This Website was Coded, Debugged, and Deployed in 99% by Claude Code

This Website was Coded, Debugged, and Deployed in 99% by Claude Code

The Good, the Bad, and the Ugly

Website link: https://dawidk-blog-v3-bcbfabcf730d.herokuapp.com/

Inspired by recent bold predictions from Anthropic CEO Dario Amodei—that within 3 to 6 months, AI could be writing 90% of the code, and nearly 100% within a year —I decided to put the new Claude Code tool to the ultimate test.

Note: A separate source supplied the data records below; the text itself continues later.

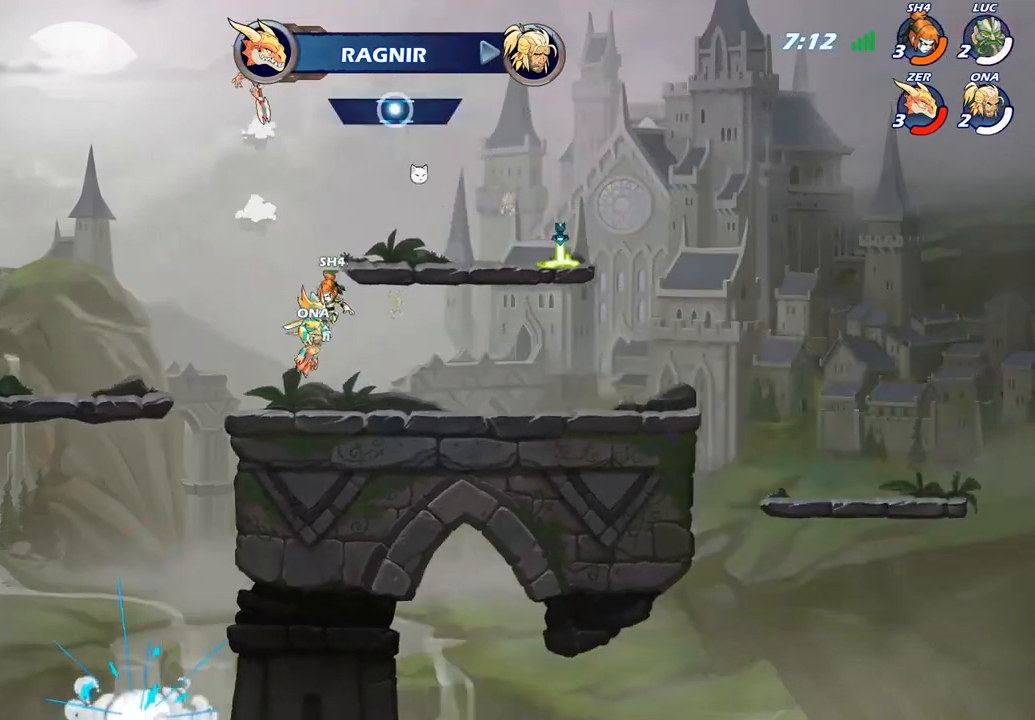
{"buttons": [], "left_stick": "center", "right_stick": "center", "events": []}
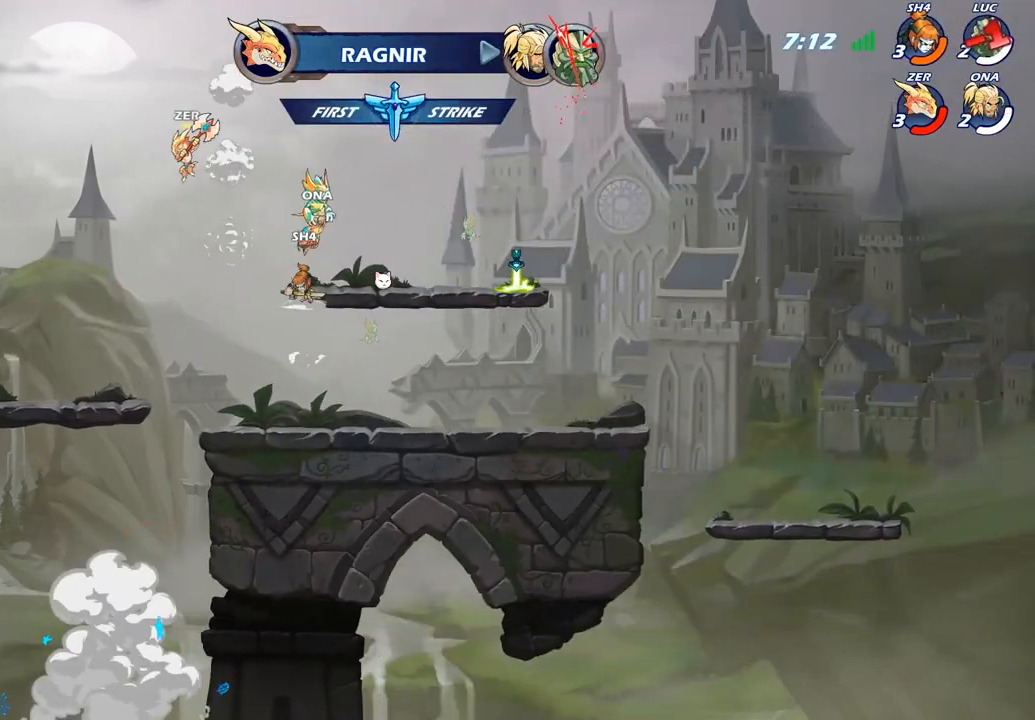
{"buttons": [], "left_stick": "center", "right_stick": "center", "events": []}
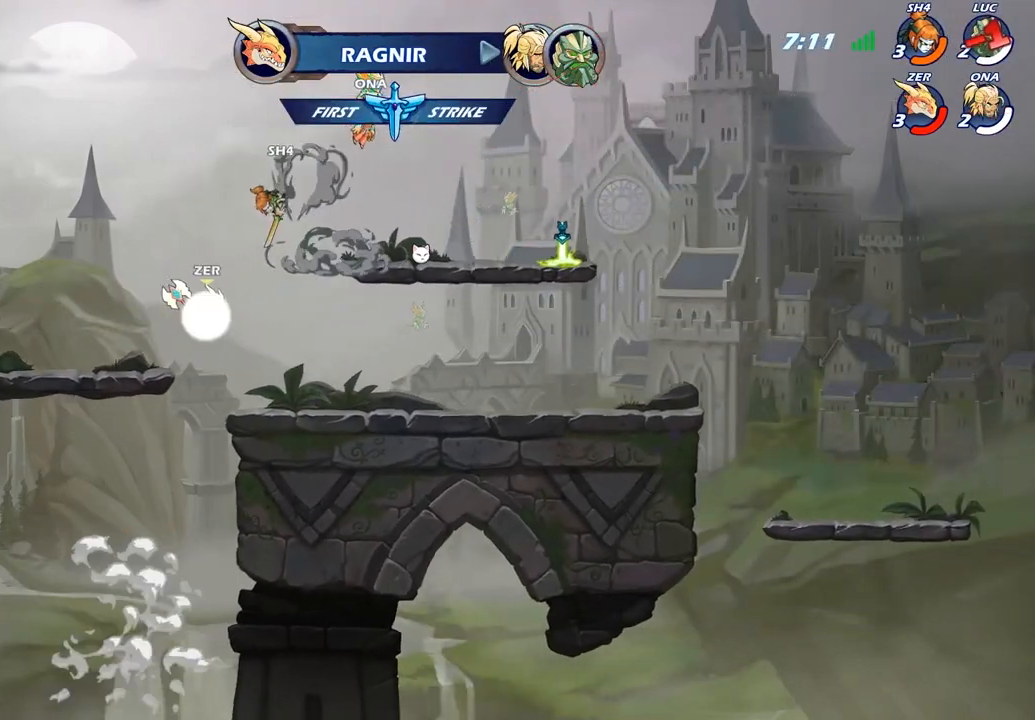
{"buttons": [], "left_stick": "center", "right_stick": "center", "events": []}
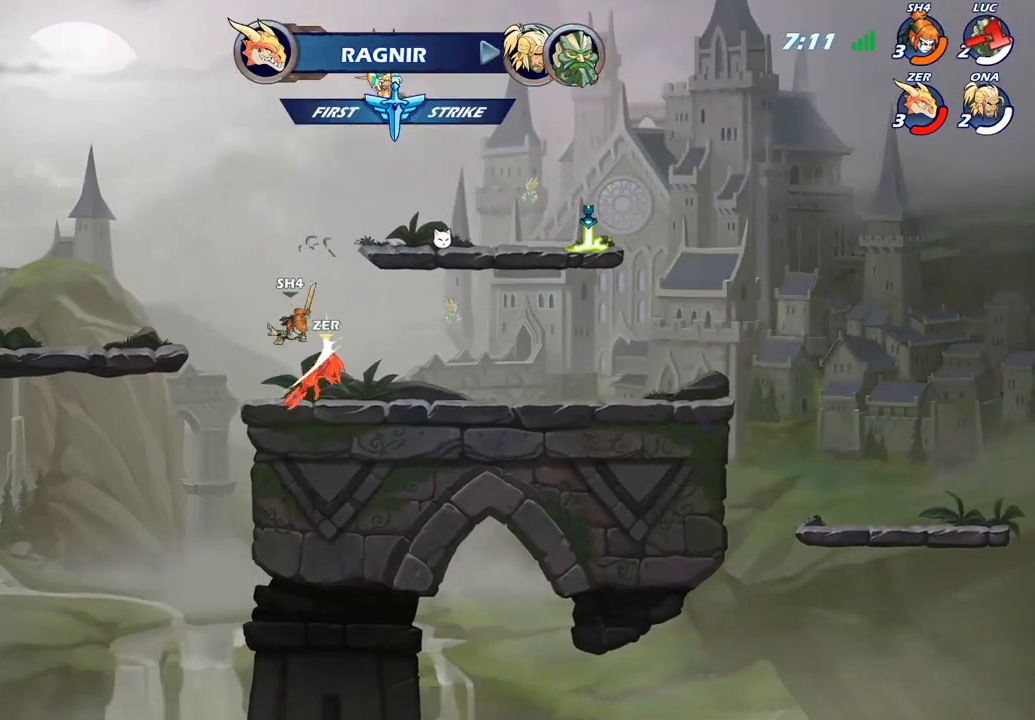
{"buttons": [], "left_stick": "center", "right_stick": "center", "events": []}
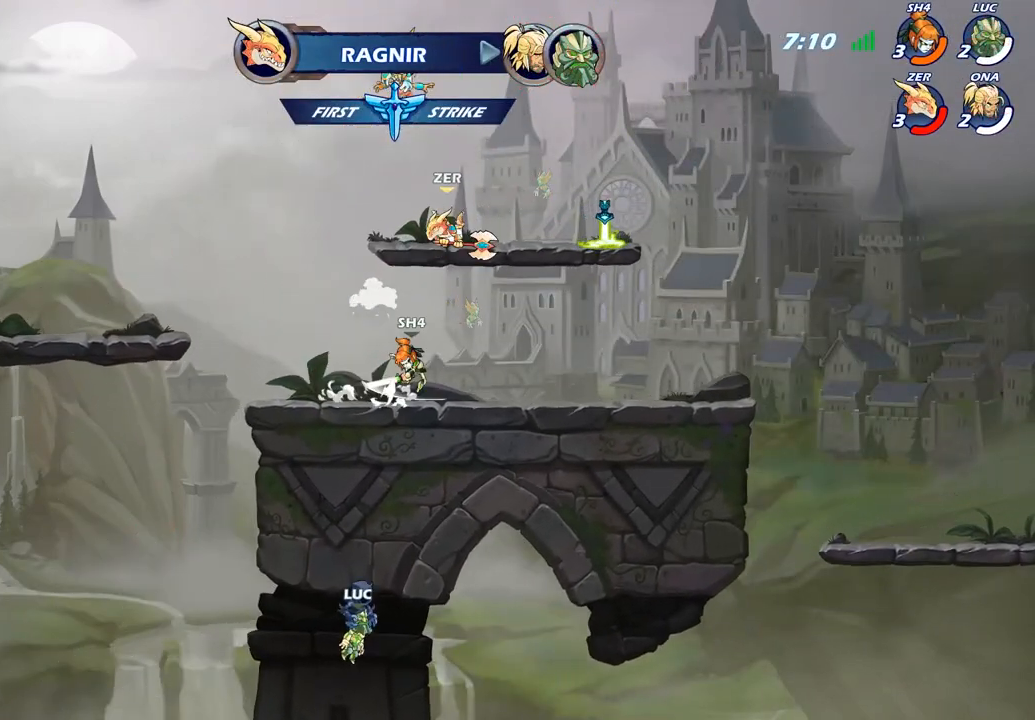
{"buttons": [], "left_stick": "center", "right_stick": "center", "events": []}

Claude Code (more details here) claims impressive capabilities:

  • Editing files and fixing bugs across your codebase
  • Answering detailed questions about code architecture and logic
  • Executing tests, linting, and other developer commands
  • Managing git history, resolving merge conflicts, and creating commits or PRs

To truly test Claude Code's capabilities, my challenge was clear: build and deploy a fully functional personal blog site—with a custom Content Management System (CMS)—in just 12 hours, using Claude Code as the primary coder.

Here’s exactly how it went:

Step 1: Providing Claude Code with an Idea

The initial obstacle was communicating the vision. I quickly sketched basic layouts in Figma, took screenshots, and fed these directly into Claude web agent, asking it to generate mockup HTML code.

Claude handled this surprisingly well, swiftly turning rough sketches into usable HTML. Once saved locally, I handed over full control to Claude Code.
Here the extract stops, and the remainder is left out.